Desktop files and their icon arrangement

R

Richard Lowen

I'm trying to transfer the desktop from one HD that is going bad
to another HD. The desktop has a bunch of files on it that I want
to rescue, and I want to maintain the arrangement of their icons
on the transferred desktop.

I have copied over the Desktop folder in C:\Documents and Settings,
and I've copied the desktop.ini files in C:\Documents and Settings
and in C:\Documents and Settings\AdminAccount\Local Settings,
but the old desktop still comes up when I boot. What other files do
I need to point to the new Desktop folder and to arrange the icons
of its files?


Rick Lowen
 
G

Galen

In Richard Lowen <[email protected]> had this to say:

My reply is at the bottom of your sent message:
I'm trying to transfer the desktop from one HD that is going bad
to another HD. The desktop has a bunch of files on it that I want
to rescue, and I want to maintain the arrangement of their icons
on the transferred desktop.

I have copied over the Desktop folder in C:\Documents and Settings,
and I've copied the desktop.ini files in C:\Documents and Settings
and in C:\Documents and Settings\AdminAccount\Local Settings,
but the old desktop still comes up when I boot. What other files do
I need to point to the new Desktop folder and to arrange the icons
of its files?


Rick Lowen

Try this:

http://www.pcinspector.de/clone-maxx/uk/welcome.htm

It's your best shot. You have two drives I think. One old and nearly dead.
One new. This will copy the whole thing to the new drive for you and do so
outside of the OS. It will make a complete copy so that you can still have
your OS and all your settings. Your old drive is nearly dead you said so
doing it outside of the OS *might* help you some as less is loading and
there's less chance of errors. I'd try to clone the system over to the new
drive in it's entirety. I'd have tried that instead of trying to move
favorites and the like individually. It's NTFS capable and it's free. This
will not be valid if instead of copy/paste to move these files manually
you've been using cut/paste as these files won't be on the drive you're
cloning any longer. As it works outside of the OS and has less to load it's
probably your best shot to get the files to move and it will tell you if it
has errors moving stuff.

Galen
 
R

Richard Lowen

Galen said:
Richard Lowen had this to say:


Try this:

http://www.pcinspector.de/clone-maxx/uk/welcome.htm

It's your best shot. You have two drives I think. One old and nearly dead.
One new. This will copy the whole thing to the new drive for you and do so
outside of the OS. It will make a complete copy so that you can still have
your OS and all your settings. Your old drive is nearly dead you said so
doing it outside of the OS *might* help you some as less is loading and
there's less chance of errors. I'd try to clone the system over to the new
drive in it's entirety. I'd have tried that instead of trying to move
favorites and the like individually. It's NTFS capable and it's free. This
will not be valid if instead of copy/paste to move these files manually
you've been using cut/paste as these files won't be on the drive you're
cloning any longer. As it works outside of the OS and has less to load it's
probably your best shot to get the files to move and it will tell you if it
has errors moving stuff.

Galen


Thanks Galen, but I don't think the old HD is well enough
to bear a cloning operation. In any event, I've been able to
transfer all the files from the Desktop on the old HD to the
new HD, although without the 2D arrangement that was on the
screen for the old HD.

The problem lay in my assumption that [username]\Desktop
behaved like just another folder. I had renamed the new HD's
[username]\Desktop folder to [username]\DesktopSAV-05.4.14
to save the contents and then created a new [username]\Desktop
folder with the files and folders taken from the [username]\Desktop
on the old HD. But the screen contents remained linked to
[username]\DesktopSAV-05.4.14, not the new
[username]\Desktop.
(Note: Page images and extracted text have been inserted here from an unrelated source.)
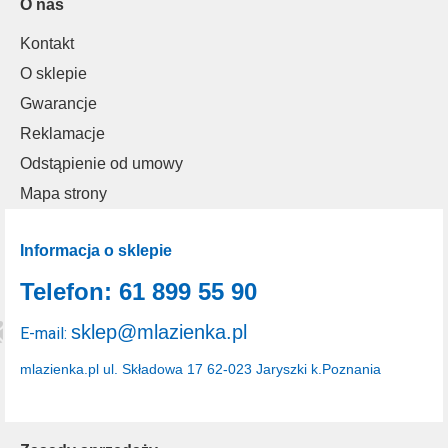
O nas
Kontakt
O sklepie
Gwarancje
Reklamacje
Odstąpienie od umowy
Mapa strony
Informacja o sklepie
Telefon: 61 899 55 90
sklep@mlazienka.pl
E-mail:
mlazienka.pl
ul. Składowa 17
62-023 Jaryszki k.Poznania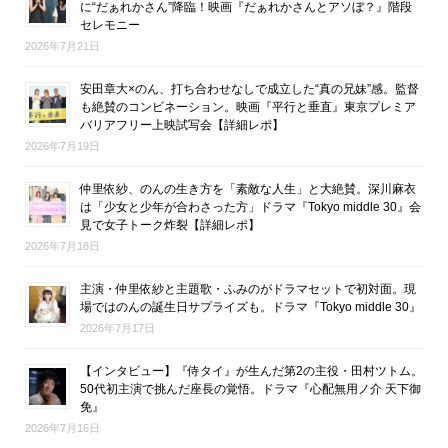
に“だぁれかさん”降臨！映画『だぁれかさんとアソぼ？』階段
セレモニー
2026年7月21日
安田章大×のん、打ち合わせなしで成立した“真の兄妹”感。監督
も絶賛のコンビネーション。映画『平行と垂直』東京プレミア
バリアフリー上映試写会【詳細レポ】
2026年7月19日
仲里依紗、のんの生き方を「素敵な人生」と大絶賛。深川麻衣
は「少女と少年が合わさった方」ドラマ『Tokyo middle 30』会
見で女子トーク炸裂【詳細レポ】
2026年7月18日
主演・仲里依紗と主題歌・ふみのがドラマセットで初対面。現
場ではのんの誕生日サプライズも。ドラマ『Tokyo middle 30』
2026年7月17日
【インタビュー】『侍タイ』が生んだ第2の主役・田村ツトム。
50代初主演で挑んだ座長の覚悟。ドラマ『心配無用ノ介 天下御
免』
2026年7月16日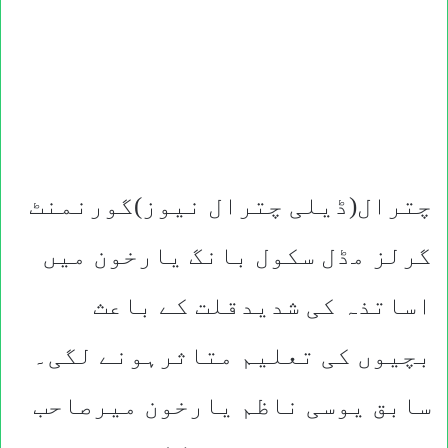
چترال(ڈیلی چترال نیوز)گورنمنٹ
گرلز مڈل سکول بانگ یارخون میں
اساتذہ کی شدیدقلت کے باعث
بچیوں کی تعلیم متاثرہونے لگی۔
سابق یوسی ناظم یارخون میرصاحب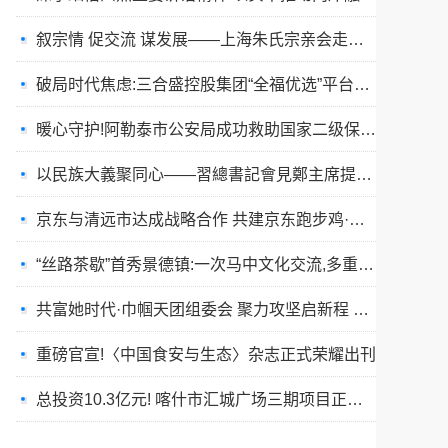
叙宗情 促交流 谋发展——上海朱氏宗亲会走进上海晨烨家具有限公司
破局时代焦虑:三合盛控股集团“全福优选”平台正式启航
暖心守护!阿勒泰市公安局成功救助国家二级保护动物黑鸢
以民族大義聚同心——習總書記會見鄭主席提出兩岸關系四點重要意見
京东与清远市达成战略合作 共建京东跑步鸡·清远鸡标准体系
“丝路茶歇”首秀景德镇:一次马中文化交流,多重收获与回响
共富她时代·巾帼天团组委会 聚力攻坚启新程 星火燎原耀全国
重磅官宣!〈中国食安与生态〉杂志正式荣耀出刊
总投资10.3亿元! 喀什市汇城广场三期项目正式开工
“丝路茶歇”架起友谊桥:马耳他马尔萨斯卡拉市友城代表团访问景德镇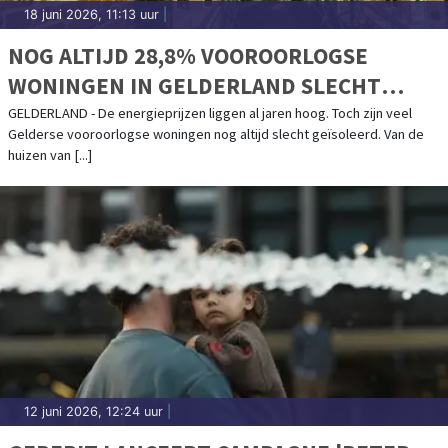
18 juni 2026, 11:13 uur
|
NOG ALTIJD 28,8% VOOROORLOGSE
WONINGEN IN GELDERLAND SLECHT
GEÏSOLEERD
GELDERLAND - De energieprijzen liggen al jaren hoog. Toch zijn veel
Gelderse vooroorlogse woningen nog altijd slecht geïsoleerd. Van de
huizen van [...]
12 juni 2026, 12:24 uur
|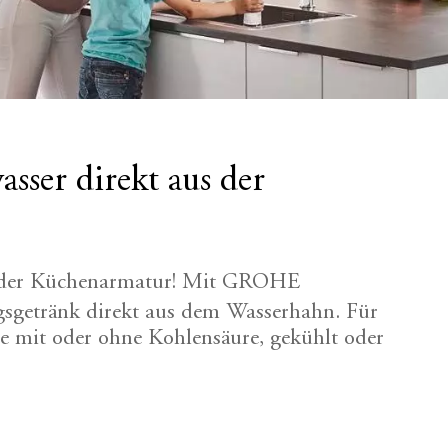
asser direkt aus der
s der Küchenarmatur! Mit GROHE
ngsgetränk direkt aus dem Wasserhahn. Für
e mit oder ohne Kohlensäure, gekühlt oder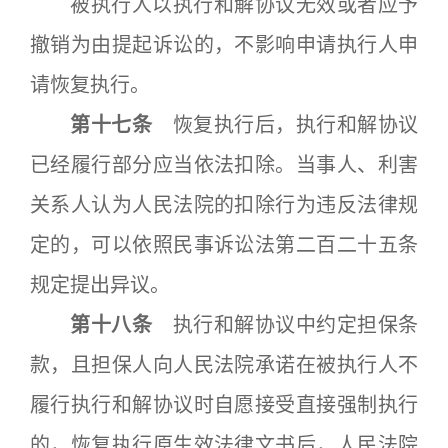
被执行人以执行和解协议无效或者应予
撤销为由提起诉讼的，不影响申请执行人申
请恢复执行。
第十七条
恢复执行后，执行和解协议
已经履行部分应当依法扣除。当事人、利害
关系人认为人民法院的扣除行为违反法律规
定的，可以依照民事诉讼法第二百二十五条
规定提出异议。
第十八条
执行和解协议中约定担保条
款，且担保人向人民法院承诺在被执行人不
履行执行和解协议时自愿接受直接强制执行
的，恢复执行原生效法律文书后，人民法院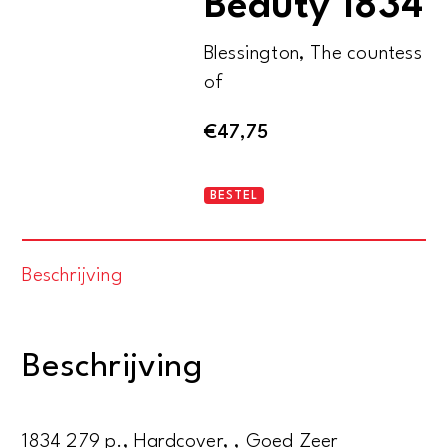
Beauty 1834
Blessington, The countess
of
€
47,75
Heath
BESTEL
´s
Book
Beschrijving
of
Beauty
1834
Beschrijving
aantal
1834 279 p., Hardcover, , Goed Zeer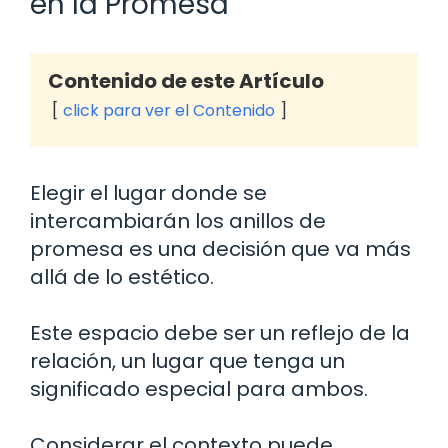
en la Promesa
Contenido de este Artículo
click para ver el Contenido
Elegir el lugar donde se
intercambiarán los anillos de
promesa es una decisión que va más
allá de lo estético.
Este espacio debe ser un reflejo de la
relación, un lugar que tenga un
significado especial para ambos.
Considerar el contexto puede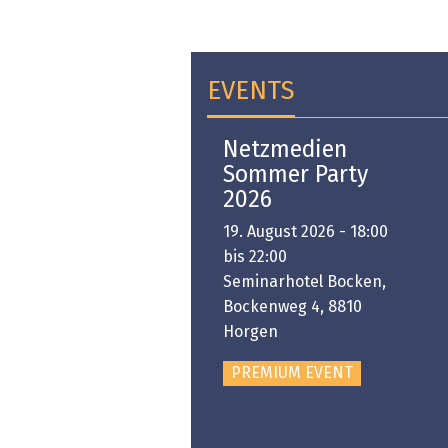
EVENTS
Open-i 2026 | The
Netzmedien
Swiss Innovation
Sommer Party
Platform
2026
6. November 2026 -
19. August 2026 - 18:00
:00 bis 18:00
bis 22:00
ongresshaus Zürich
Seminarhotel Bocken,
Bockenweg 4, 8810
PREMIUM EVENT
Horgen
PREMIUM EVENT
It was like the folder that had been renamed
[username]\DesktopSAV-05.4.14 remained hardlinked to the
screen regardless of what it was named.

To solve the problem, all ll I did was to save the contents of
[username]\DesktopSAV-05.4.14 in another folder and to
copy the old HD's [username]\Desktop contents to the new HD's
[username]\DesktopSAV-05.4.14, and then to change its name
back to [username]\Desktop. Now all changes in
[username]\Desktop are reflected on the screen and vice versa.

By the way, the folder above My Computer is Desktop, and
it seems to represent what is on the screen. Although I never
did find out where the icon's 2D arrangement on the screen
was recorded, I'm guessing now that it's in the Registry.